**Work required**. Could you restate all of the records below exactly, with the pictures left out?

**Text-based design files**.
━━━━━━━━━━━━━━━━━━━━
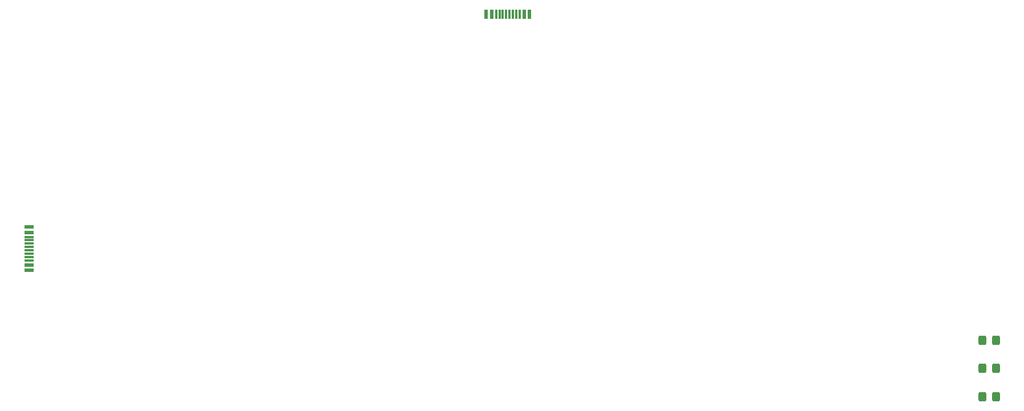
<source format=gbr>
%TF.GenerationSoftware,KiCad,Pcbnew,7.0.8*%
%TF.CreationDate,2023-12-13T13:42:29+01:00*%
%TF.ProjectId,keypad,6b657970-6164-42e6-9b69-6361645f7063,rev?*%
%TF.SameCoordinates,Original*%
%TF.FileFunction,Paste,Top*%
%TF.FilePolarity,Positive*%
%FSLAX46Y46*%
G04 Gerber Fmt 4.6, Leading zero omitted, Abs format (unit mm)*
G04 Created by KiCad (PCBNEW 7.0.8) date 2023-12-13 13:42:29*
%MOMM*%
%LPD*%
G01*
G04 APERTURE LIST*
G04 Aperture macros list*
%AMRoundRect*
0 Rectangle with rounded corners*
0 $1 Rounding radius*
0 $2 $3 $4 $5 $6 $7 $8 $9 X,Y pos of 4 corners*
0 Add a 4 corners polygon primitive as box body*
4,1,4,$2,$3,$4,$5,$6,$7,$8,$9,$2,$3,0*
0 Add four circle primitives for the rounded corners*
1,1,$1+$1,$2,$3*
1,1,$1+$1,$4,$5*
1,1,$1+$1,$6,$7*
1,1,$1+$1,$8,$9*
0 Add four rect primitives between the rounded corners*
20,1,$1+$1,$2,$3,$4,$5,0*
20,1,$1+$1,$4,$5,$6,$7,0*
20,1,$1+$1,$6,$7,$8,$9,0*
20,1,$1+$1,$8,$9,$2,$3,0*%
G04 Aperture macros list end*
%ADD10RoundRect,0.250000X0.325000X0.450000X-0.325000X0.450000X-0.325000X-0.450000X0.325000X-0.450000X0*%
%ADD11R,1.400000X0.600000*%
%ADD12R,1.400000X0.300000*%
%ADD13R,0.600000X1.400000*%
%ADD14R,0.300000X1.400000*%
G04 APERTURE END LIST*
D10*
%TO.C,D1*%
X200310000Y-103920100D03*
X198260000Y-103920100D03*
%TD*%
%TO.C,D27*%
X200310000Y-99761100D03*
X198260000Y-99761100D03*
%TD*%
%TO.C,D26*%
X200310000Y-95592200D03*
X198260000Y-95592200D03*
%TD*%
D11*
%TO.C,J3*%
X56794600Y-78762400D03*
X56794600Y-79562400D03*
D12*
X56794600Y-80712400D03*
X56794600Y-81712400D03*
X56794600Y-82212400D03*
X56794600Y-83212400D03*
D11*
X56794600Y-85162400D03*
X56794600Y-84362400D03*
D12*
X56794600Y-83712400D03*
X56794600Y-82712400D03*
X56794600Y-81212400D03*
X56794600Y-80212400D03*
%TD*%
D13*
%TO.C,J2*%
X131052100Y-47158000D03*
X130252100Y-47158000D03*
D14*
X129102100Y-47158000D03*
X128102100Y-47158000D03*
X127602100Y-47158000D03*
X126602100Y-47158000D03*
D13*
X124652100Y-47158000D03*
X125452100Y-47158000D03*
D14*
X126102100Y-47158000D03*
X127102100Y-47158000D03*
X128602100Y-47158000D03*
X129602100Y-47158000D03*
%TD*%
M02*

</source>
━━━━━━━━━━━━━━━━━━━━
**Answer to this exercise**.
<source format=gbr>
%TF.GenerationSoftware,KiCad,Pcbnew,7.0.8*%
%TF.CreationDate,2023-12-13T13:42:29+01:00*%
%TF.ProjectId,keypad,6b657970-6164-42e6-9b69-6361645f7063,rev?*%
%TF.SameCoordinates,Original*%
%TF.FileFunction,Paste,Top*%
%TF.FilePolarity,Positive*%
%FSLAX46Y46*%
G04 Gerber Fmt 4.6, Leading zero omitted, Abs format (unit mm)*
G04 Created by KiCad (PCBNEW 7.0.8) date 2023-12-13 13:42:29*
%MOMM*%
%LPD*%
G01*
G04 APERTURE LIST*
G04 Aperture macros list*
%AMRoundRect*
0 Rectangle with rounded corners*
0 $1 Rounding radius*
0 $2 $3 $4 $5 $6 $7 $8 $9 X,Y pos of 4 corners*
0 Add a 4 corners polygon primitive as box body*
4,1,4,$2,$3,$4,$5,$6,$7,$8,$9,$2,$3,0*
0 Add four circle primitives for the rounded corners*
1,1,$1+$1,$2,$3*
1,1,$1+$1,$4,$5*
1,1,$1+$1,$6,$7*
1,1,$1+$1,$8,$9*
0 Add four rect primitives between the rounded corners*
20,1,$1+$1,$2,$3,$4,$5,0*
20,1,$1+$1,$4,$5,$6,$7,0*
20,1,$1+$1,$6,$7,$8,$9,0*
20,1,$1+$1,$8,$9,$2,$3,0*%
G04 Aperture macros list end*
%ADD10RoundRect,0.250000X0.325000X0.450000X-0.325000X0.450000X-0.325000X-0.450000X0.325000X-0.450000X0*%
%ADD11R,1.400000X0.600000*%
%ADD12R,1.400000X0.300000*%
%ADD13R,0.600000X1.400000*%
%ADD14R,0.300000X1.400000*%
G04 APERTURE END LIST*
D10*
%TO.C,D1*%
X200310000Y-103920100D03*
X198260000Y-103920100D03*
%TD*%
%TO.C,D27*%
X200310000Y-99761100D03*
X198260000Y-99761100D03*
%TD*%
%TO.C,D26*%
X200310000Y-95592200D03*
X198260000Y-95592200D03*
%TD*%
D11*
%TO.C,J3*%
X56794600Y-78762400D03*
X56794600Y-79562400D03*
D12*
X56794600Y-80712400D03*
X56794600Y-81712400D03*
X56794600Y-82212400D03*
X56794600Y-83212400D03*
D11*
X56794600Y-85162400D03*
X56794600Y-84362400D03*
D12*
X56794600Y-83712400D03*
X56794600Y-82712400D03*
X56794600Y-81212400D03*
X56794600Y-80212400D03*
%TD*%
D13*
%TO.C,J2*%
X131052100Y-47158000D03*
X130252100Y-47158000D03*
D14*
X129102100Y-47158000D03*
X128102100Y-47158000D03*
X127602100Y-47158000D03*
X126602100Y-47158000D03*
D13*
X124652100Y-47158000D03*
X125452100Y-47158000D03*
D14*
X126102100Y-47158000D03*
X127102100Y-47158000D03*
X128602100Y-47158000D03*
X129602100Y-47158000D03*
%TD*%
M02*

</source>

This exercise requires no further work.